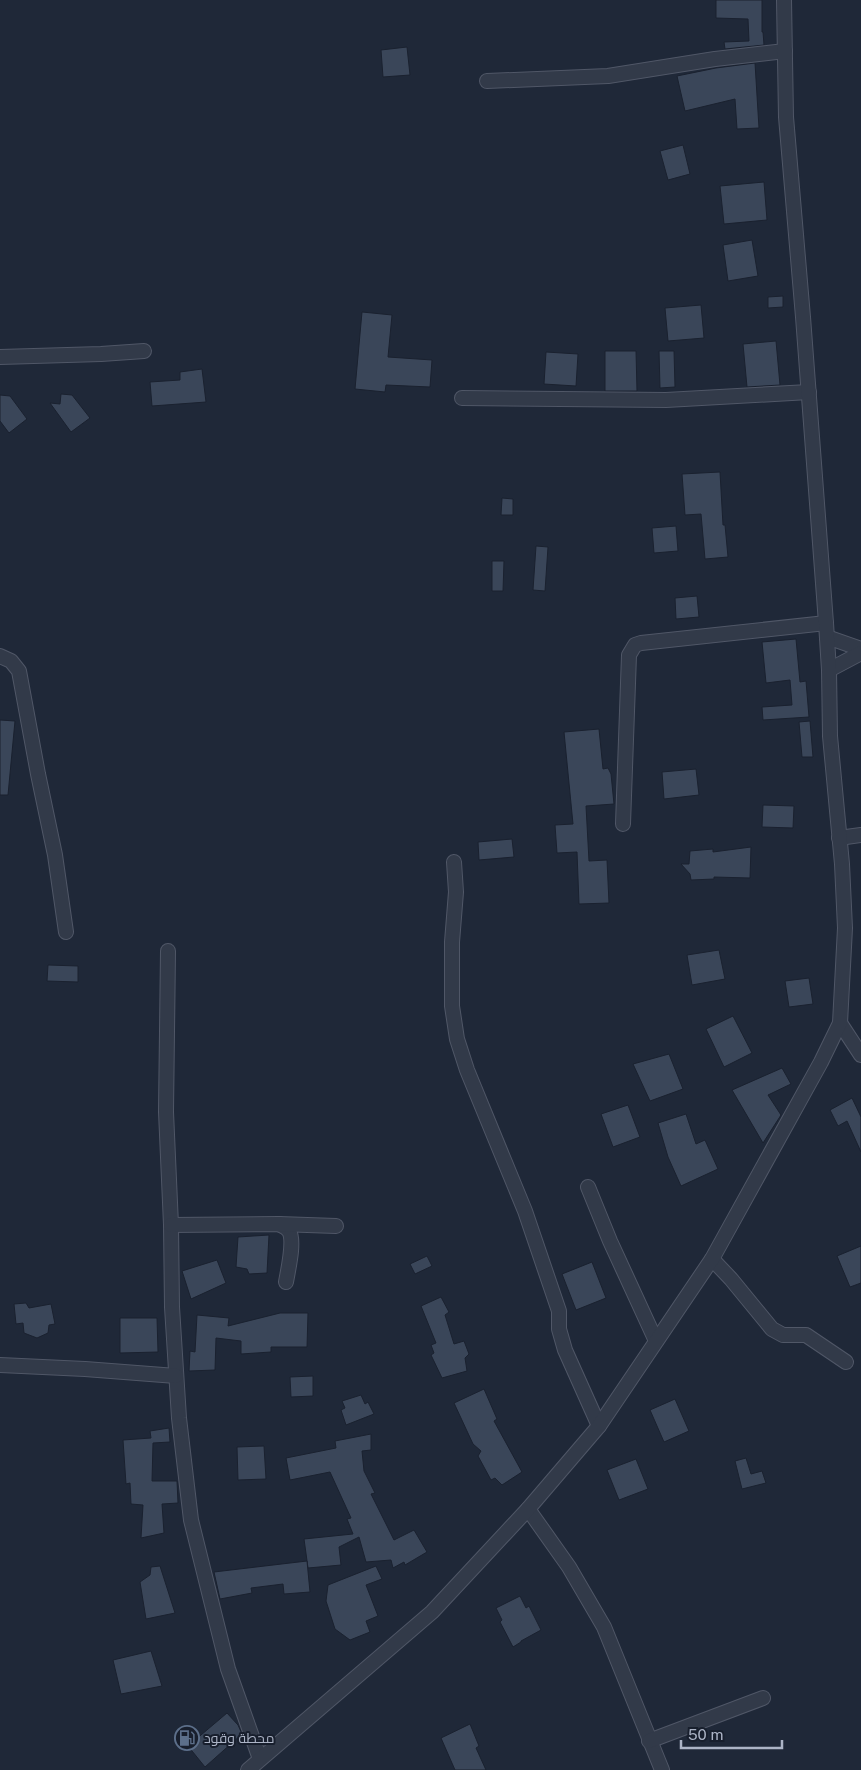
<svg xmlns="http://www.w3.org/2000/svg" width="861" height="1770" font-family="'Public Sans',Cairo,sans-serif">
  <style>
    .building { fill: #3a4659; stroke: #1a212f }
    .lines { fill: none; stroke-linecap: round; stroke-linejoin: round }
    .street-casing { stroke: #505767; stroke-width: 16 }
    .street { stroke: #323a49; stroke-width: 14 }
    .labels { text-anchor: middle; stroke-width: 4; stroke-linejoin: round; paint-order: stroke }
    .poi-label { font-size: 14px; fill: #acb4c6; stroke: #181f2d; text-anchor: start }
  </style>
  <rect width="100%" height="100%" fill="#1f2838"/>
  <g class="building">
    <polygon points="716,0 762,0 762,32 763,32 764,45 725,49 724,42 749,41 748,19 716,18"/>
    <polygon points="407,47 410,75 383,77 381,50"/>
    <polygon points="755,63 759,128 737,129 735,99 685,111 677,76 716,68"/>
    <polygon points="683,145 690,174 668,180 660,151"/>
    <polygon points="764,182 767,220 724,224 720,186"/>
    <polygon points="752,240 758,276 728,281 723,245"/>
    <polygon points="783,296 783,307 768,308 768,297"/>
    <polygon points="701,305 704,338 668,341 665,308"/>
    <polygon points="362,312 392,315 388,357 432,360 430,387 386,385 385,392 355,389"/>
    <polygon points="776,341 780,385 747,387 743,344"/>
    <polygon points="605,351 636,351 637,391 605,391"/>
    <polygon points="659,351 674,351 675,387 660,388"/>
    <polygon points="546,352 578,354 576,386 544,384"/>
    <polygon points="202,369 206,402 152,406 150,382 180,380 180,372"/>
    <polygon points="61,394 72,395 90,418 71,432 50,403 60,404"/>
    <polygon points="0,395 10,396 27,419 9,433 0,421"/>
    <polygon points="720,472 723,525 725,525 728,557 705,559 701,514 685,515 682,474"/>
    <polygon points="502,498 513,499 513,515 501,515"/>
    <polygon points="676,526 678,551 654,553 652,528"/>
    <polygon points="536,546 548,547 545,591 533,590"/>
    <polygon points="492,561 504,561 503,591 492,591"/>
    <polygon points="697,596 699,617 676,619 675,598"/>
    <polygon points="796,639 800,682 806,681 809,717 763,720 762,707 792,705 790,680 766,683 762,642"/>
    <polygon points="0,720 15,721 8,795 0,795"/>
    <polygon points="810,721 813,757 802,757 799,722"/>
    <polygon points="599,729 603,769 608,768 611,774 614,804 586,806 589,861 607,860 609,903 579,904 577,852 557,853 555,825 573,824 564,732"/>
    <polygon points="696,769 699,795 664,799 662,772"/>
    <polygon points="763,805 794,806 793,828 762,827"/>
    <polygon points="512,839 514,857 479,860 478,842"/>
    <polygon points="751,847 750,878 714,877 714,879 691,880 690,874 681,864 689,864 690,851 713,849 713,852"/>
    <polygon points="719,950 725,979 692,985 687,955"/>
    <polygon points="48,965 78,966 78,982 47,981"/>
    <polygon points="809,978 813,1004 789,1007 785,981"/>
    <polygon points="733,1016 752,1053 724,1067 706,1029"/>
    <polygon points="669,1054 683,1089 650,1101 633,1064"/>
    <polygon points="782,1068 791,1084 768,1095 781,1115 763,1143 732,1090"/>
    <polygon points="852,1098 861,1117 861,1152 847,1121 838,1126 830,1110"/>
    <polygon points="628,1105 640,1137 613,1147 601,1114"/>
    <polygon points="686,1114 696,1144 705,1140 718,1169 681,1186 668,1157 658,1123"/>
    <polygon points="269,1235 267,1273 249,1274 247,1269 236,1267 238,1237"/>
    <polygon points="861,1246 861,1283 850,1287 837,1256"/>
    <polygon points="427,1256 432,1266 415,1274 410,1264"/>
    <polygon points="217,1260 226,1283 191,1299 182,1271"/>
    <polygon points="592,1262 606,1298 576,1310 562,1274"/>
    <polygon points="441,1297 449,1312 445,1315 454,1344 464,1341 469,1354 465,1358 467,1371 442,1378 431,1355 434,1353 431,1345 436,1343 421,1306"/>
    <polygon points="26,1303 29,1308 51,1304 55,1324 49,1325 48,1333 37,1338 24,1333 23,1323 16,1324 14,1304"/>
    <polygon points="280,1313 308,1313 307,1347 271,1347 271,1352 241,1354 241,1341 216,1338 215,1370 189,1371 190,1351 195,1352 197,1315 229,1318 228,1326"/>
    <polygon points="120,1318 157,1318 158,1352 120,1353"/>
    <polygon points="313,1376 313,1396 291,1397 290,1377"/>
    <polygon points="484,1389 497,1419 494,1421 522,1472 502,1485 495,1478 491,1480 478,1456 481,1451 473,1444 454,1403"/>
    <polygon points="361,1395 365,1404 368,1402 374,1414 346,1425 341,1410 345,1408 342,1401"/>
    <polygon points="675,1399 689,1431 664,1442 650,1410"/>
    <polygon points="169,1428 170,1442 153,1443 152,1481 177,1481 178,1503 162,1504 164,1533 141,1538 143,1505 131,1504 130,1483 126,1484 123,1440 151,1438 150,1431"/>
    <polygon points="371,1434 371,1450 362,1451 364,1471 375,1493 371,1494 394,1540 414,1530 427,1552 405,1565 404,1562 393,1568 391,1560 366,1562 359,1537 339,1547 341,1565 308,1568 304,1539 353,1534 347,1519 351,1518 330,1472 290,1480 286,1458 336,1448 335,1441"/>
    <polygon points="264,1446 266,1479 238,1480 237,1447"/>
    <polygon points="746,1458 751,1474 762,1471 766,1483 742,1489 735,1461"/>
    <polygon points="636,1459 648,1489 619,1500 607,1470"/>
    <polygon points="307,1561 310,1592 284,1594 283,1584 251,1588 252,1593 220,1599 214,1572"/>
    <polygon points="160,1566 175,1613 146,1619 140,1582 150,1575 151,1567"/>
    <polygon points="376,1566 382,1579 366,1585 378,1616 366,1621 370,1632 350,1640 335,1629 326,1601 328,1585"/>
    <polygon points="520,1596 526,1608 529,1606 541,1630 521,1641 521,1642 513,1647 500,1622 502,1620 496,1608"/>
    <polygon points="151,1651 162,1686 121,1694 113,1660"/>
    <polygon points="227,1713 238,1725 242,1734 205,1767 188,1746"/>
    <polygon points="470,1724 479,1746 476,1748 486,1770 455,1770 441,1738"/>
  </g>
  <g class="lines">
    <defs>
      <g id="street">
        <polyline points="487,81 608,76 715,59 785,51"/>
        <polyline points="0,357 101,354 144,351"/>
        <polyline points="462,398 666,400 809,392"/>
        <polyline points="827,637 861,649"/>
        <polyline points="0,656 11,661 19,671 38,774 55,855 66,932"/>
        <polyline points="829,670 861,653"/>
        <polyline points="623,824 629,655 635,645 641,643 826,623"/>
        <polyline points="839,838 861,835"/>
        <polyline points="454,862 456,892 452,942 452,1006 457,1039 467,1070 525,1211 559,1311 559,1329 565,1350 599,1426"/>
        <polyline points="168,951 166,1112 171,1225 172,1307 179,1418 191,1520 228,1669 260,1759"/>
        <polyline points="840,1023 861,1055"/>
        <polyline points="588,1187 610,1241 656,1341"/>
        <path d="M 279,1224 C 282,1226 286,1227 289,1231 C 295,1241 288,1270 286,1282"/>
        <polyline points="171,1225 279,1224 336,1226"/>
        <polyline points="712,1259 731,1279 772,1329 783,1335 806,1335 846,1362"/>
        <polyline points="0,1365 85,1369 176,1376"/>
        <polyline points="528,1509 569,1567 604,1627 662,1770"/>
        <polyline points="649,1741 763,1698"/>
        <polyline points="248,1770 432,1612 528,1509 599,1426 712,1259 821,1062 840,1023 845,928 842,864 830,736 829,670 826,623 803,317 786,117 784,0"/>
      </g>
    </defs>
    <use href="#street" class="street-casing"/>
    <use href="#street" class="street"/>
  </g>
  <defs>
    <symbol id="fuel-ring" viewBox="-11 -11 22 22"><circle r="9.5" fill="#181f2d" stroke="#5c6f8a" stroke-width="1.5"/><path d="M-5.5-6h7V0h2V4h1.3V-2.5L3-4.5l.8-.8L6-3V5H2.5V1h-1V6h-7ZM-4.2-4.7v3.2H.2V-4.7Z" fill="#5c6f8a"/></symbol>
  </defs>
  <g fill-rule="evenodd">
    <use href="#fuel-ring" x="173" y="1724" width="28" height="28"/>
  </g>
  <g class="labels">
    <g class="poi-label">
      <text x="204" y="1743">محطة وقود</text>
    </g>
  </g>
  <path d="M681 1740v8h101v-8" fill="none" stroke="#acb4c6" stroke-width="2.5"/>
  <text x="688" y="1740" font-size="15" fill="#acb4c6" stroke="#181f2d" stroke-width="4" paint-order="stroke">50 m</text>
</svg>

**********

- Work item -
Above this instruction are the records; retype exactly the lines from the one containing "14px; fill: #acb4c6;" up to and including the one containing "759,128 737,129 735,99".

- Output -
    .poi-label { font-size: 14px; fill: #acb4c6; stroke: #181f2d; text-anchor: start }
  </style>
  <rect width="100%" height="100%" fill="#1f2838"/>
  <g class="building">
    <polygon points="716,0 762,0 762,32 763,32 764,45 725,49 724,42 749,41 748,19 716,18"/>
    <polygon points="407,47 410,75 383,77 381,50"/>
    <polygon points="755,63 759,128 737,129 735,99 685,111 677,76 716,68"/>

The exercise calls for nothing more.